▶ _ASSIGNED TASK_:
Repeat each entry as written and leave the images out of the copy.
= Beginning of Section =
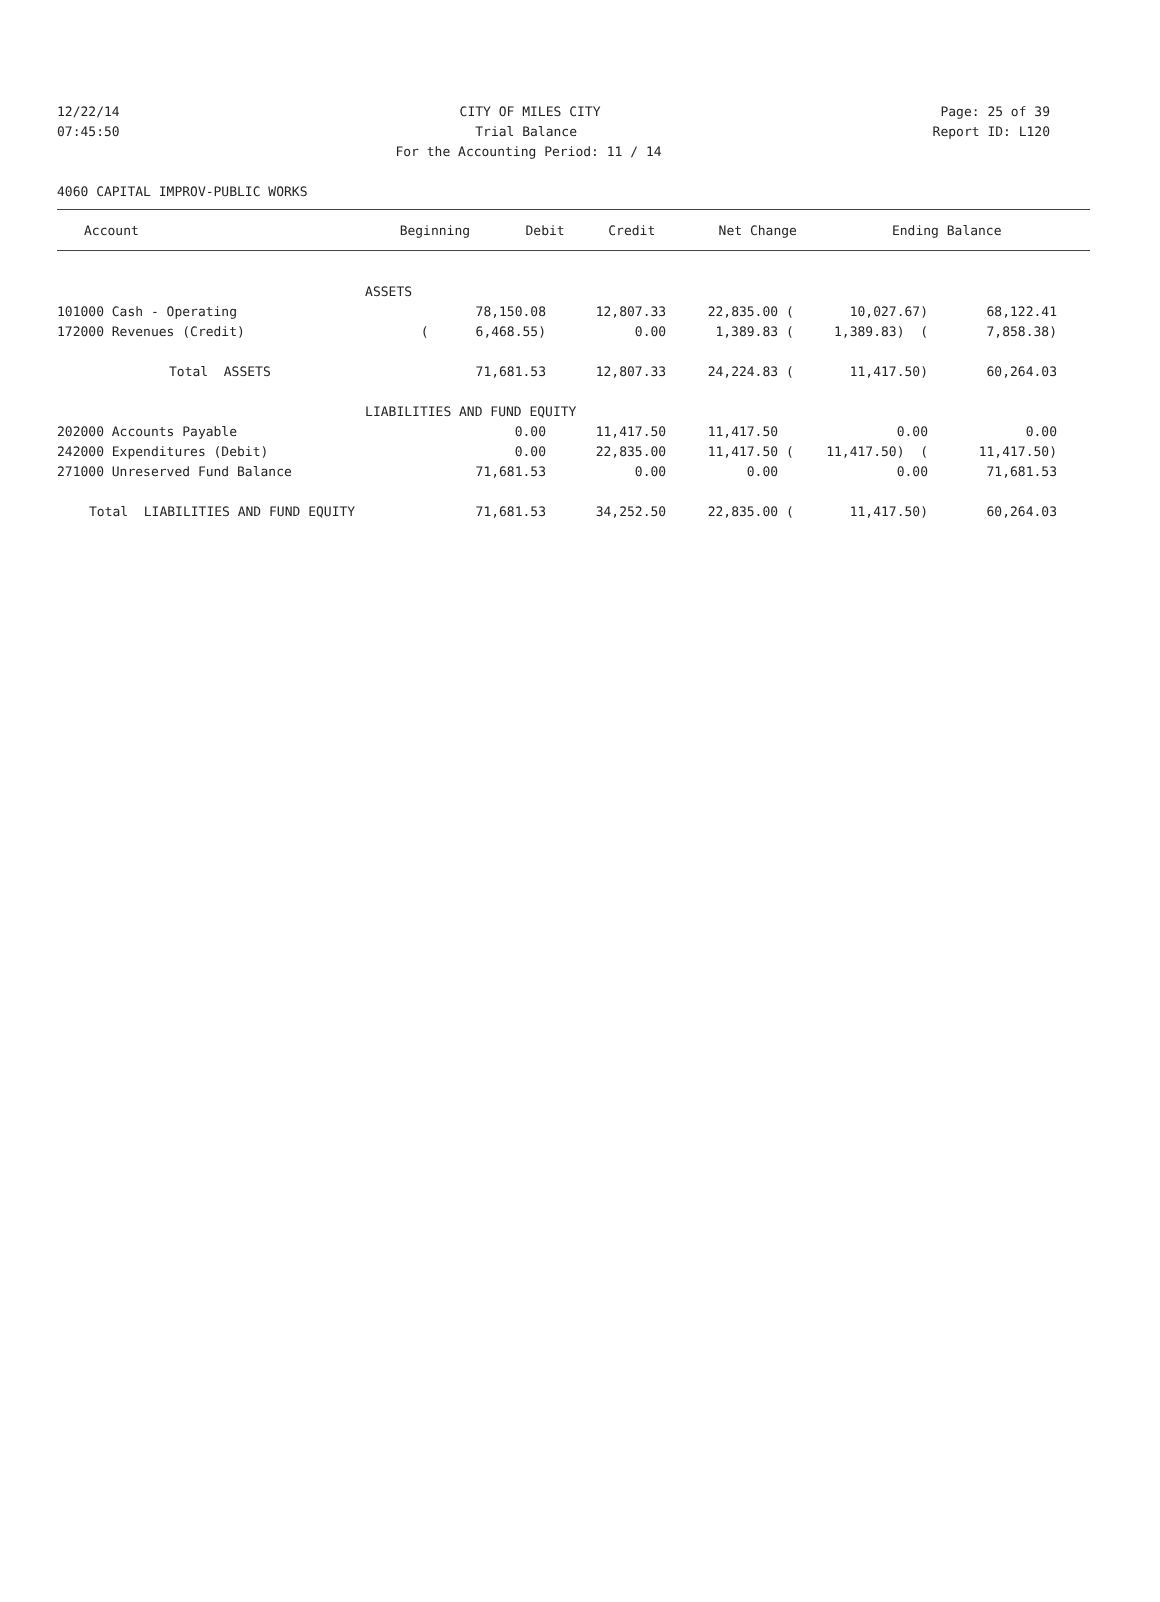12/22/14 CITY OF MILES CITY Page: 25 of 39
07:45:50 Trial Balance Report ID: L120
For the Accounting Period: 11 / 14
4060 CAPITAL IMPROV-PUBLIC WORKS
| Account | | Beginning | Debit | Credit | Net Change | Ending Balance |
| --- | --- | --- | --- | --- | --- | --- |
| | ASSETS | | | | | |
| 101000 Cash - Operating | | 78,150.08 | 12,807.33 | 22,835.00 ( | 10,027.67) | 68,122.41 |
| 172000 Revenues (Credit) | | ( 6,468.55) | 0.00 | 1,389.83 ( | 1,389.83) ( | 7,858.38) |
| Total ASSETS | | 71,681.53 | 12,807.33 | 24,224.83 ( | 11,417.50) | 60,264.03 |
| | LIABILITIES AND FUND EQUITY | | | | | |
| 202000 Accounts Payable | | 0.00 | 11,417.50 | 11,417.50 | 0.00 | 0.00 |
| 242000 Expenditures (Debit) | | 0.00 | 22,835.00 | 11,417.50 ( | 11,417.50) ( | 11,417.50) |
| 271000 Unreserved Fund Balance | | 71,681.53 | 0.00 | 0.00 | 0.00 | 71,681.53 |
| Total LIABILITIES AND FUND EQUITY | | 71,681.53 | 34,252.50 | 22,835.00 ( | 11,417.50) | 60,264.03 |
= End of Section =
▶ _EXERCISE RESPONSE_:
12/22/14 CITY OF MILES CITY Page: 25 of 39
07:45:50 Trial Balance Report ID: L120
For the Accounting Period: 11 / 14
4060 CAPITAL IMPROV-PUBLIC WORKS
| Account | | Beginning | Debit | Credit | Net Change | Ending Balance |
| --- | --- | --- | --- | --- | --- | --- |
| | ASSETS | | | | | |
| 101000 Cash - Operating | | 78,150.08 | 12,807.33 | 22,835.00 ( | 10,027.67) | 68,122.41 |
| 172000 Revenues (Credit) | | ( 6,468.55) | 0.00 | 1,389.83 ( | 1,389.83) ( | 7,858.38) |
| Total ASSETS | | 71,681.53 | 12,807.33 | 24,224.83 ( | 11,417.50) | 60,264.03 |
| | LIABILITIES AND FUND EQUITY | | | | | |
| 202000 Accounts Payable | | 0.00 | 11,417.50 | 11,417.50 | 0.00 | 0.00 |
| 242000 Expenditures (Debit) | | 0.00 | 22,835.00 | 11,417.50 ( | 11,417.50) ( | 11,417.50) |
| 271000 Unreserved Fund Balance | | 71,681.53 | 0.00 | 0.00 | 0.00 | 71,681.53 |
| Total LIABILITIES AND FUND EQUITY | | 71,681.53 | 34,252.50 | 22,835.00 ( | 11,417.50) | 60,264.03 |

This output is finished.